How to Code a Semantic Search Engine

Building a semantic search engine used to require a massive engineering team. Today, thanks to open-source models, you can build a basic version in just a few lines of Python code!

We will use the popular sentence-transformers library from Hugging Face.

1. Install Dependencies

First, you’ll need to install the required library:

pip install sentence-transformers

2. The Code

In this example, we will:

Load a pre-trained embedding model (all-MiniLM-L6-v2, which is small, fast, and great for general text).
Generate embeddings for a small database of sentences.
Compare a user’s search query against the database using cosine similarity.

from sentence_transformers import SentenceTransformer, util

# 1. Load a pre-trained model for generating embeddings
# 'all-MiniLM-L6-v2' is an excellent, lightweight model for sentence embeddings
model = SentenceTransformer('all-MiniLM-L6-v2')
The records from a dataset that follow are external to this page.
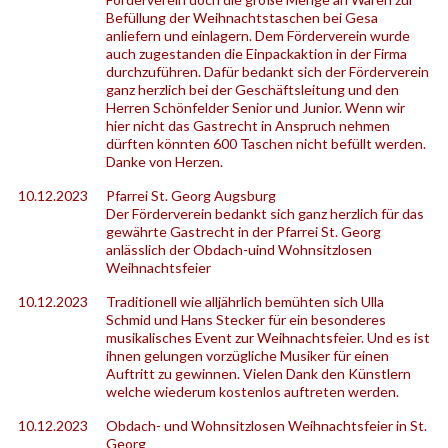
Befüllung der Weihnachtstaschen bei Gesa
anliefern und einlagern. Dem Förderverein wurde
auch zugestanden die Einpackaktion in der Firma
durchzuführen. Dafür bedankt sich der Förderverein
ganz herzlich bei der Geschäftsleitung und den
Herren Schönfelder Senior und Junior. Wenn wir
hier nicht das Gastrecht in Anspruch nehmen
dürften könnten 600 Taschen nicht befüllt werden.
Danke von Herzen.
10.12.2023
Pfarrei St. Georg Augsburg
Der Förderverein bedankt sich ganz herzlich für das
gewährte Gastrecht in der Pfarrei St. Georg
anlässlich der Obdach-uind Wohnsitzlosen
Weihnachtsfeier
10.12.2023
Traditionell wie alljährlich bemühten sich Ulla
Schmid und Hans Stecker für ein besonderes
musikalisches Event zur Weihnachtsfeier. Und es ist
ihnen gelungen vorzügliche Musiker für einen
Auftritt zu gewinnen. Vielen Dank den Künstlern
welche wiederum kostenlos auftreten werden.
10.12.2023
Obdach- und Wohnsitzlosen Weihnachtsfeier in St.
Georg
# 2. Our database of documents
documents = [
    "A dog is chasing a ball in the park.",
    "The new smartphone has a great camera and battery life.",
    "Cats are known to be very independent pets.",
    "I love drinking black coffee in the morning."
]

# Generate embeddings for all documents
# This transforms our text into mathematical vectors
doc_embeddings = model.encode(documents)

# 3. The user's search query
# Notice how the query doesn't share exact words with the target document
query = "What is a good pet to have?"

# Generate the embedding for the search query
query_embedding = model.encode(query)

# 4. Perform the semantic search!
# Calculate the cosine similarity between the query and all documents
# We will return the top 2 closest matches
hits = util.semantic_search(query_embedding, doc_embeddings, top_k=2)

print(f"Query: '{query}'\n")
print("Top Search Results:")

# hits[0] contains the results for our first (and only) query
for hit in hits[0]:
    doc_id = hit['corpus_id']
    score = hit['score']
    print(f"- {documents[doc_id]} (Similarity Score: {score:.4f})")

The Output

If you run the script, you’ll get an output similar to this:

Query: 'What is a good pet to have?'

Top Search Results:
- Cats are known to be very independent pets. (Similarity Score: 0.6123)
- A dog is chasing a ball in the park. (Similarity Score: 0.4589)

Notice how the model correctly identified the sentences about “cats” and “dogs” as the most relevant matches to a query about “pets”, even though the word “pet” is only explicitly mentioned in one document, and wasn’t matched based on keyword lookup alone.

Conclusion

Semantic search and embeddings are transforming the way we build search experiences, recommendation engines, and even LLM architectures (like Retrieval-Augmented Generation, or RAG). While lexical search still has its place for specific use cases, combining both (often called Hybrid Search) is the modern gold standard for building powerful AI applications.